SOURCE TEXT:
Branch is threaded explicitly through the per-op execution path
(`execute_named_mutation`, `execute_insert`, `execute_update`,
`execute_delete*`, `validate_edge_insert_endpoints`,
`ensure_node_id_exists`). The `swap_coordinator_for_branch` /
`restore_coordinator` API and `CoordinatorRestoreGuard` are removed
from `mutation.rs`. (`merge.rs` keeps its own swap pattern; that's
a separate workflow tracked in MR-793.)
- **`docs/invariants.md` §VI.25** flips from `aspirational/open` to
`upheld for inserts/updates`. The within-query read-your-writes
guarantee is now load-bearing for the publisher CAS contract.
## Behavior changes
- A failed multi-statement mutation no longer surfaces
`ExpectedVersionMismatch` on the *next* mutation against the same
table. The next call proceeds normally — Lance HEAD on staged
tables is unchanged.
- Mixed insert/update + delete in one query is rejected at parse
time. Existing test queries that mixed both must be split.
- `MutationStaging`'s shape changed: `pending: HashMap<String, PendingTable>`
+ `inline_committed: HashMap<String, SubTableUpdate>` replaces the
previous `latest: HashMap<String, StagedTable>`. This is an internal
type; no public API impact.
## Residual / out of scope
- **`LoadMode::Overwrite`** keeps the legacy inline-commit path
(truncate-then-append doesn't fit the staged shape). A mid-overwrite
failure can still drift Lance HEAD on a partially-truncated table;
the next overwrite replaces it. Operator-driven, rare.
- **Delete-only multi-statement mutations** still inline-commit per op.
D₂ keeps inserts/updates from coexisting with deletes, so the
inline path remains atomic per op but not per query for delete-only
cascades. Closing this requires Lance to expose
`DeleteJob::execute_uncommitted`; tracked in MR-793 / Lance-upstream.
- **`schema_apply`, `branch_merge_internal`, `ensure_indices`** still
use Lance's inline-commit APIs. The two-phase pattern is in
`mutate_as` and `load` only; hoisting it to a storage-trait
invariant covering all writers is MR-793.
## Tests added
- `tests/runs.rs::partial_failure_leaves_target_queryable_and_unblocks_next_mutation`
(replaces the old `partial_failure_observably_rolls_back_but_blocks_next_mutation_on_same_table`)
- `tests/runs.rs::mutation_rejects_mixed_insert_and_delete_at_parse_time`
- `tests/runs.rs::mixed_insert_and_update_on_same_person_coalesces_to_one_merge`
- `tests/runs.rs::multiple_appends_to_same_edge_coalesce_to_one_append`
- `tests/runs.rs::multi_statement_inserts_publish_exactly_once`
- `tests/runs.rs::load_with_bad_edge_reference_unblocks_next_load`
- `tests/runs.rs::load_with_cardinality_violation_unblocks_next_load`
## Files changed
- `crates/omnigraph/src/exec/staging.rs` (NEW) — `MutationStaging`,
`PendingTable`, `PendingMode`, `StagedTablePath`,
`dedupe_merge_batches_by_id`.

INFORMATION PROVIDED:
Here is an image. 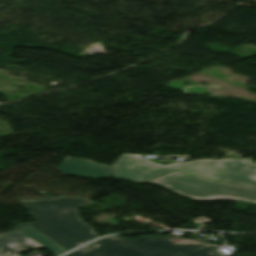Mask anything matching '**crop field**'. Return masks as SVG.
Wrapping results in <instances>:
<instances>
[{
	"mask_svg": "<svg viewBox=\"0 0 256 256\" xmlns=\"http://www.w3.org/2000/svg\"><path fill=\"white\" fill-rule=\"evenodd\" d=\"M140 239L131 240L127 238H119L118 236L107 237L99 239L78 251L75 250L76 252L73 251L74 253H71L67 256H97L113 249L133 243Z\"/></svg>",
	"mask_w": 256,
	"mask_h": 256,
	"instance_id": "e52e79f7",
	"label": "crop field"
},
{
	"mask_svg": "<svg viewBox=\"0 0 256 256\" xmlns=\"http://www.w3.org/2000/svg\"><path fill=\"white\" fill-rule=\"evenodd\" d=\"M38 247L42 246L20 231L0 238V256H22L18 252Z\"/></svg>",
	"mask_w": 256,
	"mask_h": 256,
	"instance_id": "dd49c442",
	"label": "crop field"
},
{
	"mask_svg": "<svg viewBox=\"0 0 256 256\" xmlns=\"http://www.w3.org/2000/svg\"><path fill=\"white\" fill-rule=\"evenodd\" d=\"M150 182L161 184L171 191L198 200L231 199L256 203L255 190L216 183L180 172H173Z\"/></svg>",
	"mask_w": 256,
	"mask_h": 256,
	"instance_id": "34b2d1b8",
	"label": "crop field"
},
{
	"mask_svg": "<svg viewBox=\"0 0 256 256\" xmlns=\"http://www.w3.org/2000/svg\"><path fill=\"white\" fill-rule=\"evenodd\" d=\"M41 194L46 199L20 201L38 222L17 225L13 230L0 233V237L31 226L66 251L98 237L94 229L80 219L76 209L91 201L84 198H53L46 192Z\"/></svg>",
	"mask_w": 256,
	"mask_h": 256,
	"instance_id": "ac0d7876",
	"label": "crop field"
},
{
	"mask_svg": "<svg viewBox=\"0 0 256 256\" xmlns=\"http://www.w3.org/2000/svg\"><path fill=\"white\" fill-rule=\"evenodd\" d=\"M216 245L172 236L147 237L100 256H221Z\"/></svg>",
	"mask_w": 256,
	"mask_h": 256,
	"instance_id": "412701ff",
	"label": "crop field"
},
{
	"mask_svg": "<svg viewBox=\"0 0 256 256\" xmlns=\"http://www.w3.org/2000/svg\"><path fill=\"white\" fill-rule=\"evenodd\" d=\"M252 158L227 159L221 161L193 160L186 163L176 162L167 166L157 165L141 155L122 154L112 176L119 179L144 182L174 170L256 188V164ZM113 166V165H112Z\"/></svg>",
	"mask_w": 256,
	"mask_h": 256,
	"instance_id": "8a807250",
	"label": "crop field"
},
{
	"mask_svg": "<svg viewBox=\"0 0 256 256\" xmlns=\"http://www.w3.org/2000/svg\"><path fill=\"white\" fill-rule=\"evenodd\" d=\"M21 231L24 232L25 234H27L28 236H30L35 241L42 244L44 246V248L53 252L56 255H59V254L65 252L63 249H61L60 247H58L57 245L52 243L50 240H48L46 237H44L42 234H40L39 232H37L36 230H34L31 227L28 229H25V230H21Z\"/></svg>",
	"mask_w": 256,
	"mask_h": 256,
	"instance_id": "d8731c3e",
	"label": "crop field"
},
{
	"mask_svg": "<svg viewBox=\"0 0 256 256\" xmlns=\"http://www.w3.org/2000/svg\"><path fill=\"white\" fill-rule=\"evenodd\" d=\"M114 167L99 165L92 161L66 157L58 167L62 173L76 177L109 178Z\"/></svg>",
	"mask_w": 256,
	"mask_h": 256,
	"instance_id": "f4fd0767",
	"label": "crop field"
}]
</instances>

---

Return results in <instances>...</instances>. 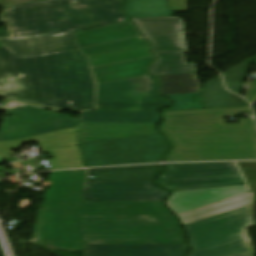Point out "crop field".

EXERCISE REQUIREMENTS:
- A) Write out the part of the mutation staging notes that runs from "Branch is threaded" down to "publisher CAS contract.", with no changes.
- B) Continue the mutation staging notes, starting right after their last line.

ANSWER LIST:
- A)
Branch is threaded explicitly through the per-op execution path
(`execute_named_mutation`, `execute_insert`, `execute_update`,
`execute_delete*`, `validate_edge_insert_endpoints`,
`ensure_node_id_exists`). The `swap_coordinator_for_branch` /
`restore_coordinator` API and `CoordinatorRestoreGuard` are removed
from `mutation.rs`. (`merge.rs` keeps its own swap pattern; that's
a separate workflow tracked in MR-793.)
- **`docs/invariants.md` §VI.25** flips from `aspirational/open` to
`upheld for inserts/updates`. The within-query read-your-writes
guarantee is now load-bearing for the publisher CAS contract.

- B)
- `crates/omnigraph/src/exec/mutation.rs` — D₂ check; per-op
rewires (`execute_insert`, `execute_update`, `execute_delete*`);
branch threading; coordinator-swap removal; helper
`validate_edge_cardinality_with_pending`; helper
`concat_match_batches_to_schema`; `apply_assignments` updated to
copy unassigned blob columns from full-schema scans.
- `crates/omnigraph/src/loader/mod.rs``load_jsonl_reader` split:
staged path for Append/Merge, legacy inline-commit path for
Overwrite. Helpers `collect_node_ids_with_pending` and
`validate_edge_cardinality_with_pending_loader`.
- `crates/omnigraph/src/table_store.rs``scan_with_pending`,
`count_rows_with_pending` (DataFusion `MemTable`-backed union with
Lance scan).
- `Cargo.toml` (workspace) + `crates/omnigraph/Cargo.toml` — added
`datafusion = "52"` direct dep (transitively pulled by Lance
already; required for `MemTable`).
- `docs/runs.md` — removed "Known limitation" section; documented
the new accumulator + D₂ + LoadMode::Overwrite residual.
- `docs/invariants.md` — §VI.25 status flipped to `upheld for
inserts/updates`.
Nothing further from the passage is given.